OpenCL sqrt() precision

sqrt · March 23, 2012, 1:52pm

I got different result computing sqrt(178868) on GPU in two different ways.

computing on GPU, 178868 given as a constant defined inside kernel

int a = 178868;
output[0] = sqrt( (float) a);

→ result = 422.927886962890625

computing on GPU, 178868 given as a kernel parameter

output[1] = sqrt( (float) i); // i = 178868

→ result = 422.9278564453125

I suppose that in case 1, the opencl compiler computes sqrt(178868), but why is the result different form case 2 ?

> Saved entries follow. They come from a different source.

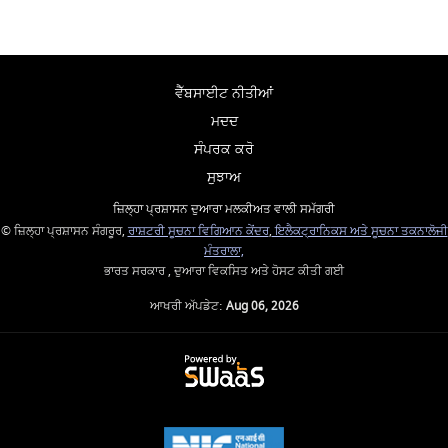
ਵੈੱਬਸਾਈਟ ਨੀਤੀਆਂ
ਮਦਦ
ਸੰਪਰਕ ਕਰੋ
ਸੁਝਾਅ
ਜ਼ਿਲ੍ਹਾ ਪ੍ਰਸ਼ਾਸਨ ਦੁਆਰਾ ਮਲਕੀਅਤ ਵਾਲੀ ਸਮੱਗਰੀ
© ਜ਼ਿਲ੍ਹਾ ਪ੍ਰਸ਼ਾਸਨ ਸੰਗਰੂਰ,
ਰਾਸ਼ਟਰੀ ਸੂਚਨਾ ਵਿਗਿਆਨ ਕੇਂਦਰ
,
ਇਲੈਕਟ੍ਰਾਨਿਕਸ ਅਤੇ ਸੂਚਨਾ ਤਕਨਾਲੋਜੀ
ਮੰਤਰਾਲਾ,
ਭਾਰਤ ਸਰਕਾਰ , ਦੁਆਰਾ ਵਿਕਸਿਤ ਅਤੇ ਹੋਸਟ ਕੀਤੀ ਗਈ
ਆਖਰੀ ਅੱਪਡੇਟ:
Aug 06, 2026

I also try to compute sqrtf(178868) on CPU : the result is identical to GPU case 1.

The kernel code I use :

__kernel void testsqrt( __global float *output, int i)
{
int a = 178868;
output[0] = sqrt( (float) a);

output[1] = sqrt( (float) i);
}

My config :
NVIDIA GTS450, 2 Go RAM
Intel Xeon E5620
Ubuntu 11.10 64 bits
CUDA toolkit 4.1.28
NVIDIA developer driver 285.05.33

parallelis · March 27, 2012, 5:37pm

This is common to many compilers, when arithmetic operations are done on constants, or varioable containing constants (true constant not data from constant memory :) ), they pre-compute the result and use it instead compiling the computation itself.

ie:
int a = 178868;
b = sqrt( (float) a);
becomes, before the translation to machine-language code:
b = 422.927886962890625;

As the compiler run on the CPU, it use it’s floating-point operation, that are IEEE compliant, so the number is correct and naturally equal to the same operation computed indepently on the same CPU (or another IEEE-compliant CPU).
But your GPU is NOT conceived to be fully IEEE-compliant and major complex floating-point operations use shortcuts to be fasters instead to send back results with full-precision correctness. This is absolutely normal, and a correct behavior for a GPU.